Compte pénibilité dans le privé : un dispositif indigent

La réforme Hollande de 2013 avait en effet créé un compte pénibilité, supposément pour permettre aux métiers pénibles de ne pas subir de plein fouet le report de l’âge de la retraite à 62 ans. Il aurait fallu avoir été exposé pendant 20 ans à une pénibilité, et que l’employeur la déclare chaque année, pour avoir droit à partir à 60 ans au lieu de 62.

Même si cette mesure était très insuffisante pour compenser les injustices liées aux écarts de mortalité, le Medef a bloqué son application, et Emmanuel Macron l’a encore affaiblie en 2017, en supprimant 6 des 10 critères de pénibilité : exit les produits chimiques cancérogènes, les postures pénibles, le port de charges, les températures extrêmes, les vibrations… seuls restent le travail en équipes alternantes, le travail de nuit et le travail répétitif [6].

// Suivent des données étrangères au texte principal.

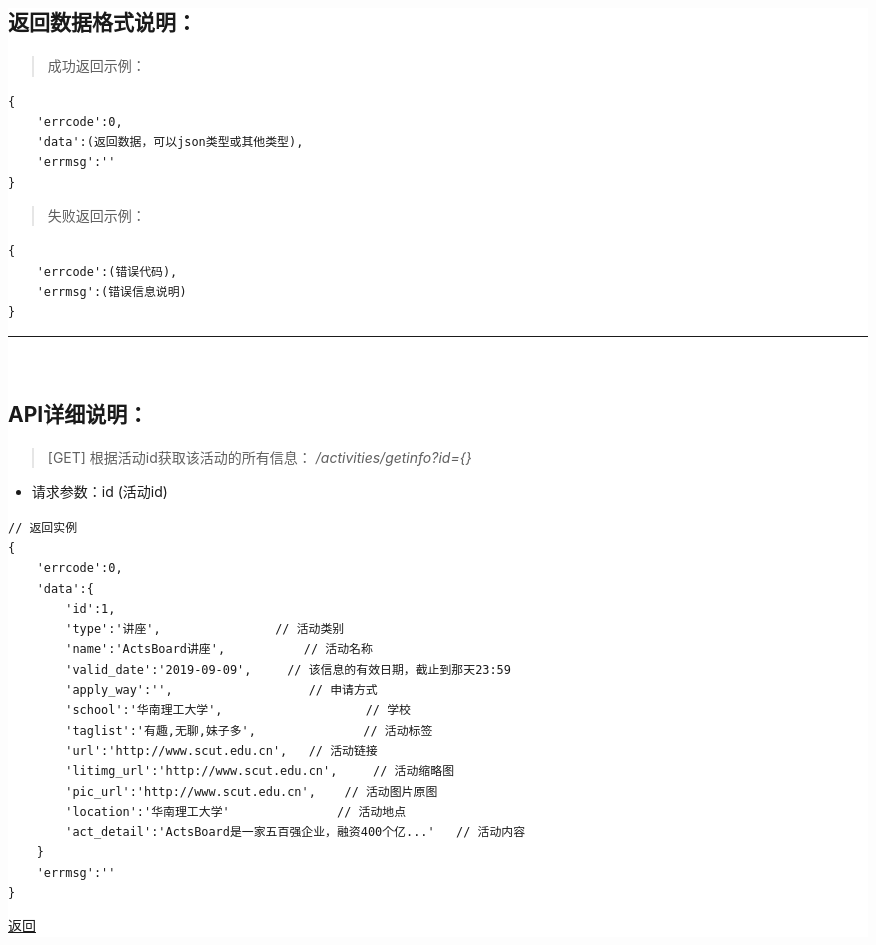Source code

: ## __返回数据格式说明：__
> 成功返回示例：
``` 
{
    'errcode':0,
    'data':(返回数据，可以json类型或其他类型),
    'errmsg':''
}
```

> 失败返回示例：
``` 
{
    'errcode':(错误代码),
    'errmsg':(错误信息说明)
}
```

---
<br>

## __API详细说明：__

<div id='u1'>

> [GET] 根据活动id获取该活动的所有信息：  _/activities/getinfo?id={}_
+ 请求参数：id (活动id)
```
// 返回实例
{
    'errcode':0,
    'data':{
        'id':1,
        'type':'讲座',                // 活动类别
        'name':'ActsBoard讲座',           // 活动名称
        'valid_date':'2019-09-09',     // 该信息的有效日期，截止到那天23:59
        'apply_way':'',                   // 申请方式
        'school':'华南理工大学',                    // 学校
        'taglist':'有趣,无聊,妹子多',               // 活动标签
        'url':'http://www.scut.edu.cn',   // 活动链接
        'litimg_url':'http://www.scut.edu.cn',     // 活动缩略图
        'pic_url':'http://www.scut.edu.cn',    // 活动图片原图
        'location':'华南理工大学'               // 活动地点
        'act_detail':'ActsBoard是一家五百强企业，融资400个亿...'   // 活动内容
    }
    'errmsg':''
}
```
[返回](#u)
</div>

<div id='u2'>
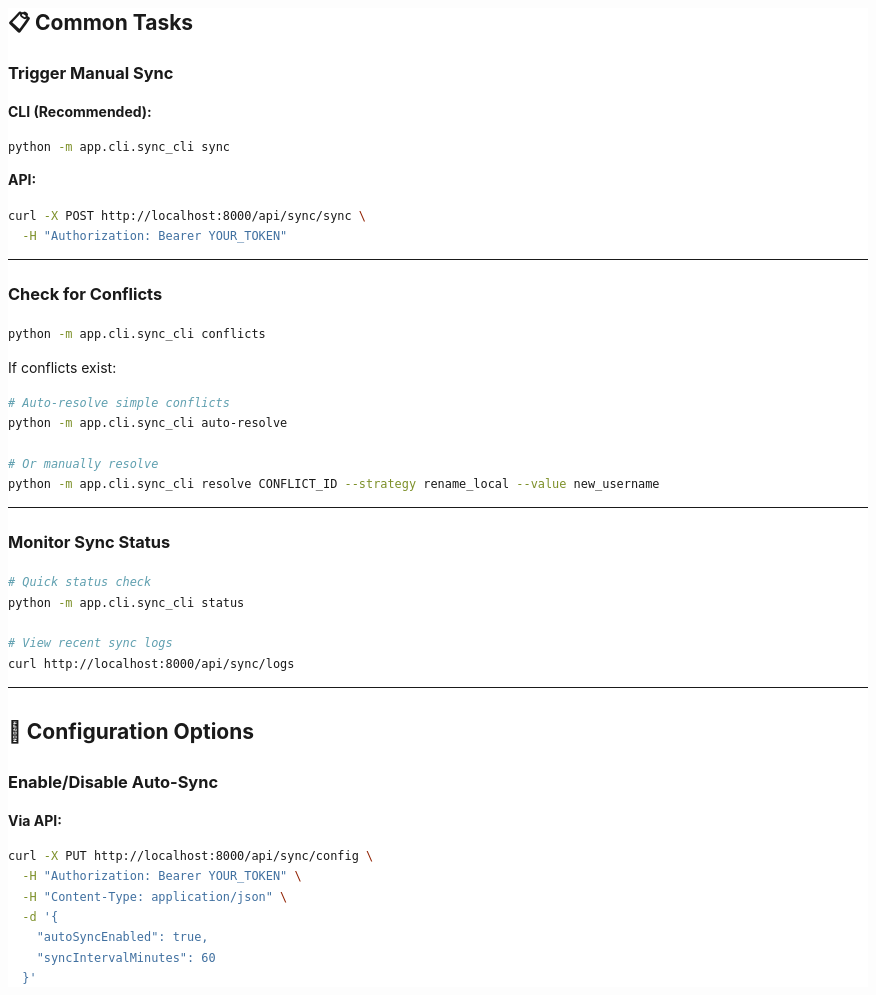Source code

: 
## 📋 Common Tasks

### Trigger Manual Sync

**CLI (Recommended):**
```bash
python -m app.cli.sync_cli sync
```

**API:**
```bash
curl -X POST http://localhost:8000/api/sync/sync \
  -H "Authorization: Bearer YOUR_TOKEN"
```

---

### Check for Conflicts

```bash
python -m app.cli.sync_cli conflicts
```

If conflicts exist:
```bash
# Auto-resolve simple conflicts
python -m app.cli.sync_cli auto-resolve

# Or manually resolve
python -m app.cli.sync_cli resolve CONFLICT_ID --strategy rename_local --value new_username
```

---

### Monitor Sync Status

```bash
# Quick status check
python -m app.cli.sync_cli status

# View recent sync logs
curl http://localhost:8000/api/sync/logs
```

---

## 🔧 Configuration Options

### Enable/Disable Auto-Sync

**Via API:**
```bash
curl -X PUT http://localhost:8000/api/sync/config \
  -H "Authorization: Bearer YOUR_TOKEN" \
  -H "Content-Type: application/json" \
  -d '{
    "autoSyncEnabled": true,
    "syncIntervalMinutes": 60
  }'
```
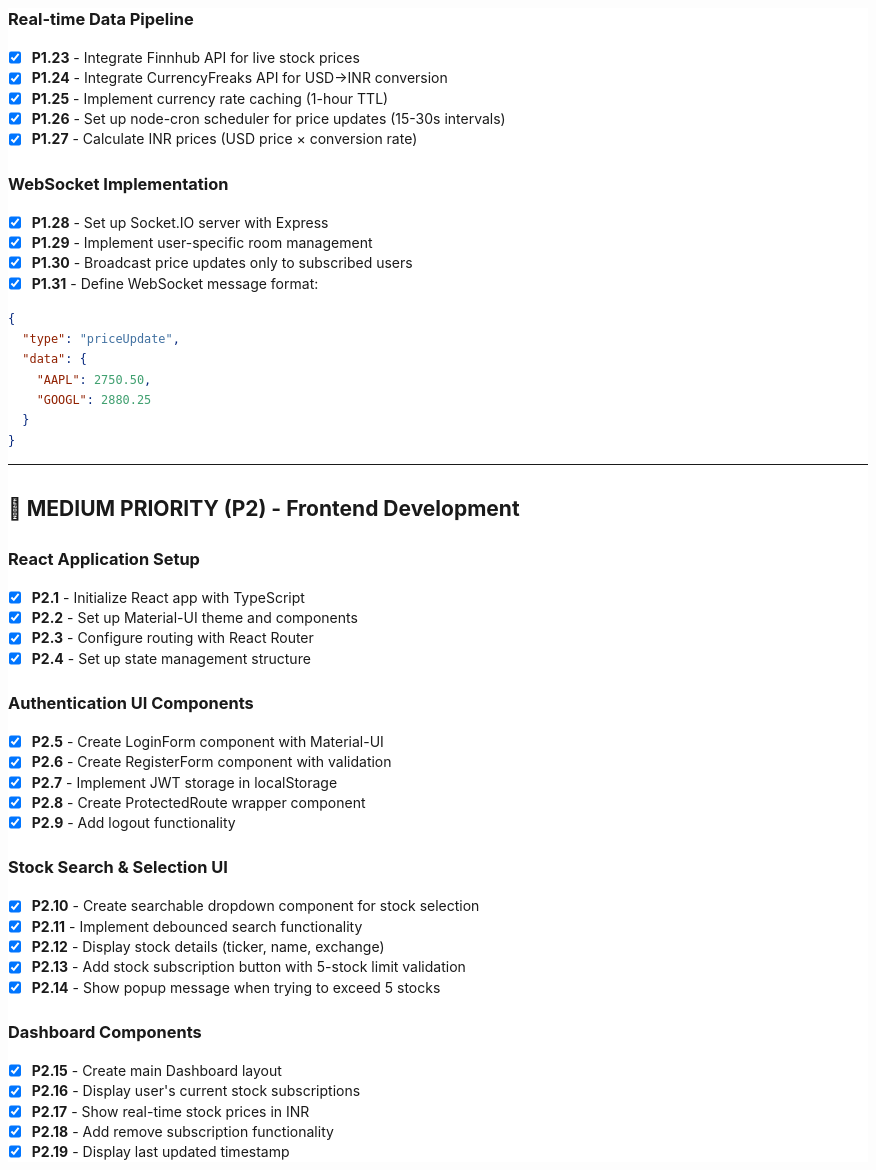 ### Real-time Data Pipeline
- [x] **P1.23** - Integrate Finnhub API for live stock prices
- [x] **P1.24** - Integrate CurrencyFreaks API for USD→INR conversion
- [x] **P1.25** - Implement currency rate caching (1-hour TTL)
- [x] **P1.26** - Set up node-cron scheduler for price updates (15-30s intervals)
- [x] **P1.27** - Calculate INR prices (USD price × conversion rate)

### WebSocket Implementation
- [x] **P1.28** - Set up Socket.IO server with Express
- [x] **P1.29** - Implement user-specific room management
- [x] **P1.30** - Broadcast price updates only to subscribed users
- [x] **P1.31** - Define WebSocket message format:
```json
{
  "type": "priceUpdate",
  "data": {
    "AAPL": 2750.50,
    "GOOGL": 2880.25
  }
}
```

---

## 🎨 MEDIUM PRIORITY (P2) - Frontend Development

### React Application Setup
- [x] **P2.1** - Initialize React app with TypeScript
- [x] **P2.2** - Set up Material-UI theme and components
- [x] **P2.3** - Configure routing with React Router
- [x] **P2.4** - Set up state management structure

### Authentication UI Components
- [x] **P2.5** - Create LoginForm component with Material-UI
- [x] **P2.6** - Create RegisterForm component with validation
- [x] **P2.7** - Implement JWT storage in localStorage
- [x] **P2.8** - Create ProtectedRoute wrapper component
- [x] **P2.9** - Add logout functionality

### Stock Search & Selection UI
- [x] **P2.10** - Create searchable dropdown component for stock selection
- [x] **P2.11** - Implement debounced search functionality
- [x] **P2.12** - Display stock details (ticker, name, exchange)
- [x] **P2.13** - Add stock subscription button with 5-stock limit validation
- [x] **P2.14** - Show popup message when trying to exceed 5 stocks

### Dashboard Components
- [x] **P2.15** - Create main Dashboard layout
- [x] **P2.16** - Display user's current stock subscriptions
- [x] **P2.17** - Show real-time stock prices in INR
- [x] **P2.18** - Add remove subscription functionality
- [x] **P2.19** - Display last updated timestamp

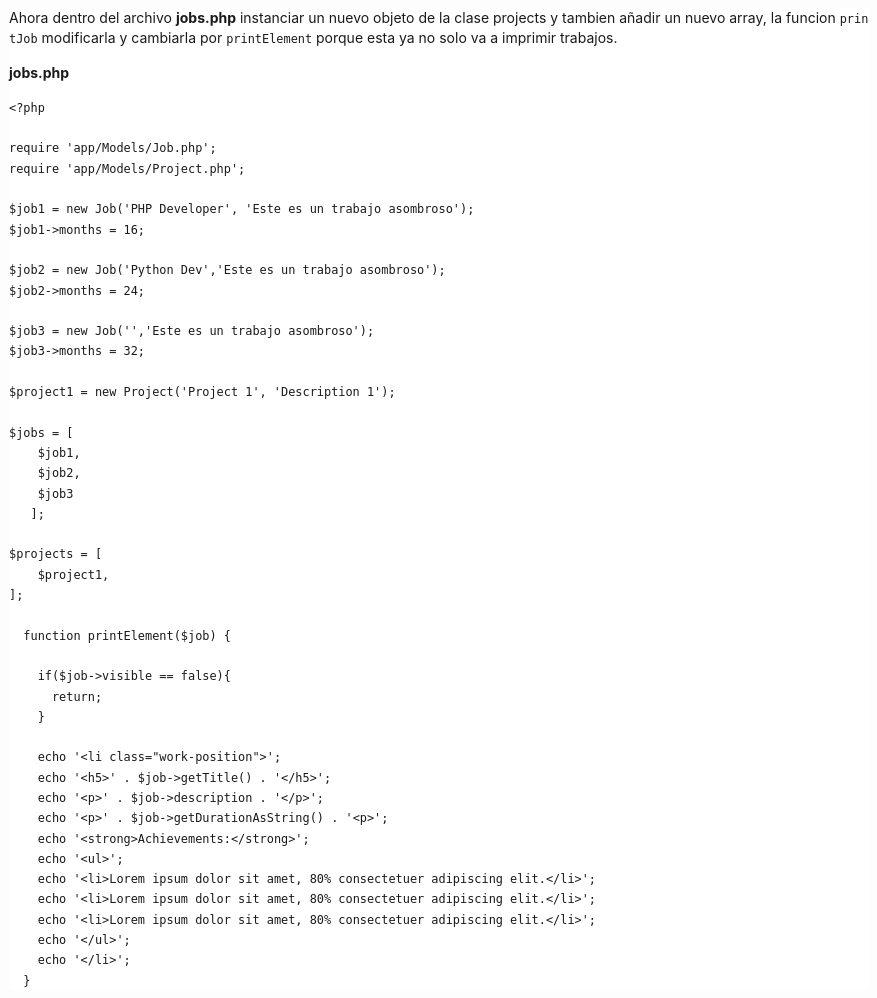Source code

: Ahora dentro del archivo **jobs.php** instanciar un nuevo objeto de la clase projects y tambien añadir un nuevo array, la funcion `printJob` modificarla y cambiarla por `printElement` porque esta ya no solo va a imprimir trabajos. 

**jobs.php**

```
<?php

require 'app/Models/Job.php';
require 'app/Models/Project.php';

$job1 = new Job('PHP Developer', 'Este es un trabajo asombroso');
$job1->months = 16;

$job2 = new Job('Python Dev','Este es un trabajo asombroso');
$job2->months = 24;

$job3 = new Job('','Este es un trabajo asombroso');
$job3->months = 32;

$project1 = new Project('Project 1', 'Description 1');

$jobs = [
    $job1,
    $job2,
    $job3
   ];
  
$projects = [
    $project1,
];
  
  function printElement($job) {
  
    if($job->visible == false){
      return;
    }
  
    echo '<li class="work-position">';
    echo '<h5>' . $job->getTitle() . '</h5>';  
    echo '<p>' . $job->description . '</p>';
    echo '<p>' . $job->getDurationAsString() . '<p>';
    echo '<strong>Achievements:</strong>';
    echo '<ul>';
    echo '<li>Lorem ipsum dolor sit amet, 80% consectetuer adipiscing elit.</li>';
    echo '<li>Lorem ipsum dolor sit amet, 80% consectetuer adipiscing elit.</li>';
    echo '<li>Lorem ipsum dolor sit amet, 80% consectetuer adipiscing elit.</li>';
    echo '</ul>';
    echo '</li>';
  }
```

Depuis 2017 aucun chiffre officiel n’a été publié concernant le nombre de salariés inclus dans le nouveau dispositif au rabais. Mais les résultats du dispositif initial (Compte personnel de prévention de la pénibilité, C3P) étaient déjà très médiocres : sur 3,3 millions de « bénéficiaires » annoncés par la loi de 2013, seulement 900 000, moins d’un tiers, ont vu la pénibilité de leur travail reconnue et déclarée par leur employeur en 2016 [7]. Si l’on se limite aux 3 critères encore valables (travail de nuit, du travail en équipes ou du travail répétitif), seulement la moitié (630 000 exactement, soit 3 % des salariés du privé) [8] ont été reconnus. Autrement dit la réforme Macron a divisé par 2 le dispositif pénibilité déjà rachitique de la réforme Hollande de 2013. Cela signifie que dans 20 ans, avec l’actuel dispositif, au maximum 3 % des départs à la retraite pourront être anticipés en reconnaissance de la pénibilité du travail.

En 2018, sur 600 00 départs à la retraite dans le régime général, 1 500 salariés (soit 0,3% !) ont pu anticiper leur départ en retraite de un ou plusieurs trimestres grâce à leur compte pénibilité. Si on y ajoute les 4 000 salariés qui ont pu partir à 60 ans du fait d’une exposition reconnue à l’amiante, on aboutit à moins de 1 % de salariés du secteur privé bénéficiant d’une retraite un peu plus précoce du fait de la pénibilité de leur métier.